MEDICARE AND MEDICAID-RELATED PROVISIONS
- Part D donut hole. Provides a $250 rebate for Part D enrollees who enter the “donut hole “coverage gap (2010 only). Beginning in 2011, there will be a 50 percent brand discount on drugs in the gap. Members will pay less for generic drugs in the gap as well: 93 percent in 2011, which phases down to 25 percent by 2020. The donut hole is eliminated by 2020.
- Retiree drug subsidy. Beginning in 2013, employers may no longer deduct the retiree drug subsidy when offering qualified coverage under Medicare Part D.
- Medicaid. Beginning in 2014, states are required to provide premium assistance and wrap-around benefits to any Medicaid beneficiary who is offered employer-sponsored coverage, if it is cost-effective to do so.
- Medigap. The National Association of Insurance Commissioners will create new model plans for benefit packages C and F that include nominal cost sharing. The new models will be available in 2015.
Other
- Administrative simplification. The law also requires HHS to adopt a single set of operating rules for electronic transactions to create uniformity (e.g., health claims or equivalent encounter information, eligibility and claims status, enrollment and disenrollment, premium payments, and referral certification and authorization). Group health plans will have to certify compliance with these standards.

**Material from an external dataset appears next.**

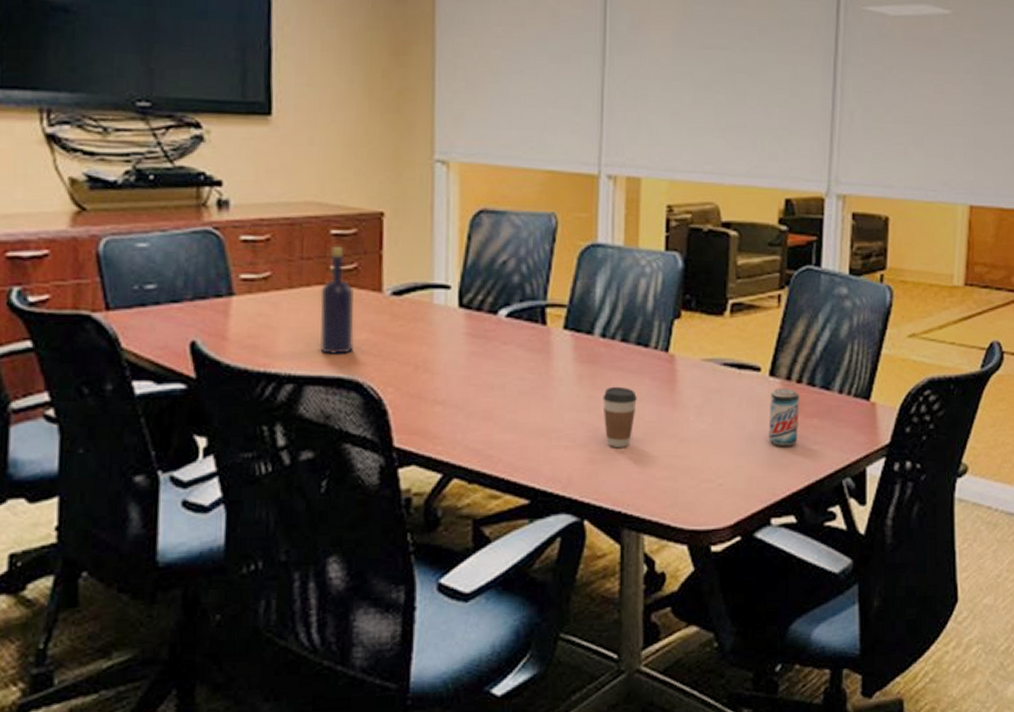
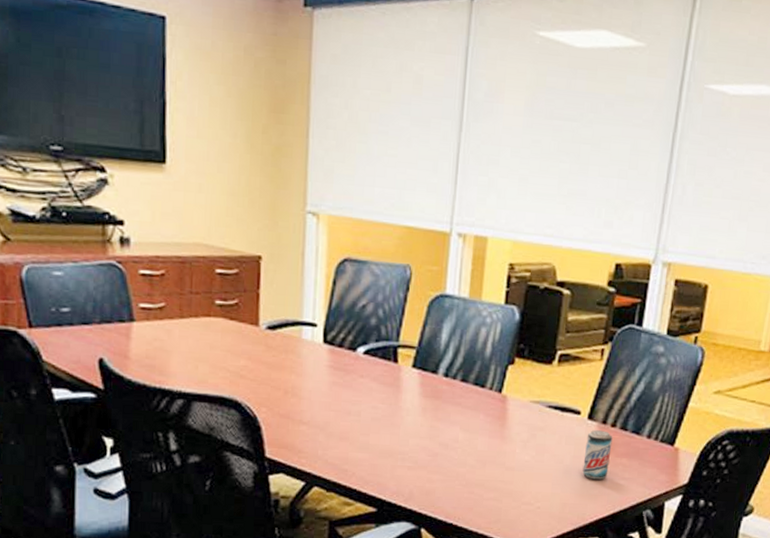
bottle: present [319,245,354,356] -> none [205,283,235,378]
coffee cup: present [602,386,637,447] -> none [442,419,472,471]

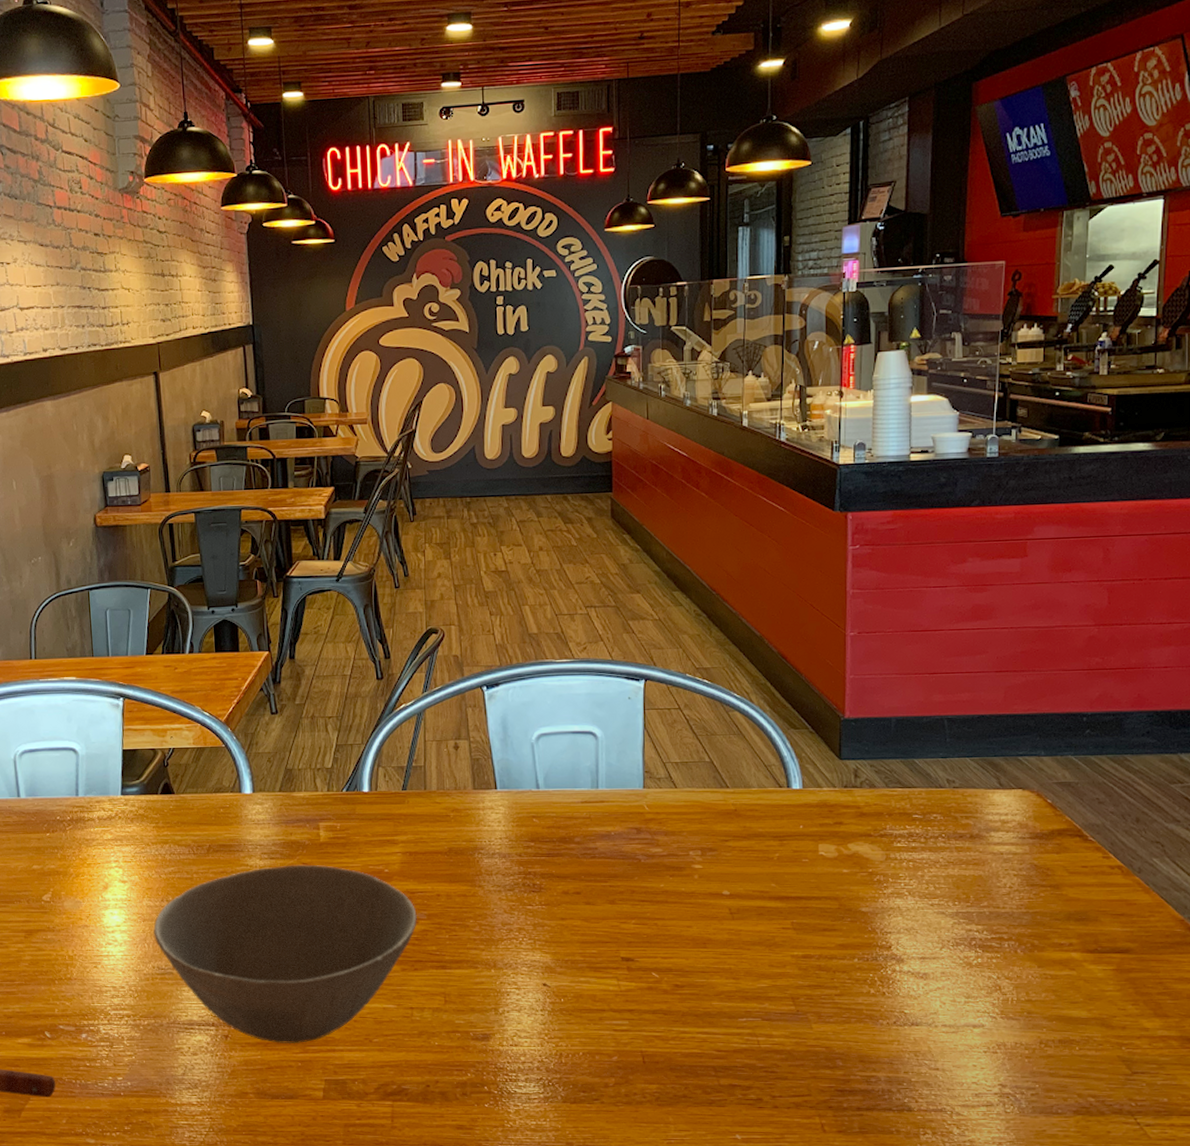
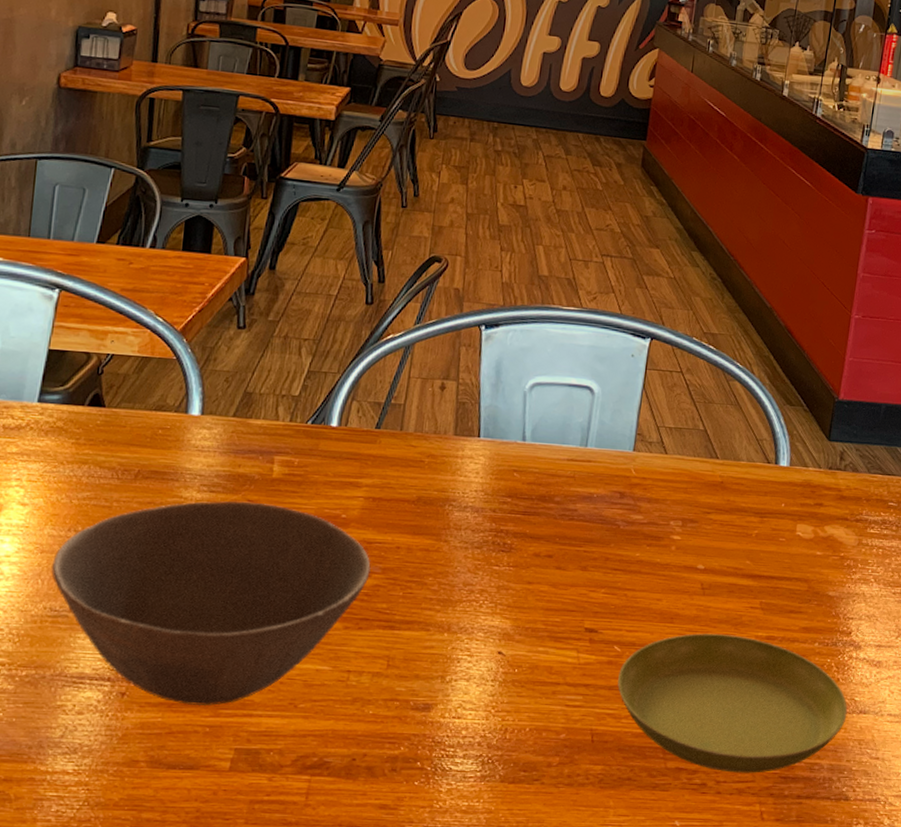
saucer: none [660,956,898,1087] -> present [617,633,848,773]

- CLASS Act. Creates a new government-run voluntary long-term care insurance program (CLASS Program). Employers must automatically enroll employees and facilitate payroll deductions. Employees may choose not to participate.
Revenue-raising provisions
- Starting July 1, 2010, imposes a 10 percent tax on tanning services.
- Beginning in 2011, the pharmaceutical industry will pay annual industry fees. The fee will be phased in and will hold steady at $2.8 billion a year after 2019.
- Beginning in 2013, manufacturers of medical devices will pay a 2.3 percent excise tax on sales of medical devices.
- Beginning in 2013, the Medicare payroll tax rate will increase by 0.9 percent for individuals who make more than $200,000 and couples that make more than $250,000.
- A new 3.8 percent tax will be added on income from interest, dividends, annuities, royalties and rents for those at the same income threshold.
- Beginning in 2014, a non-deductible premium tax will be imposed on insurers ($8 billion in 2014, $11.3 billion in 2015 and 2016, $13.9 billion in 2017 and $14.3 billion in 2018.
After that, it will increase in an amount proportional to overall premium growth).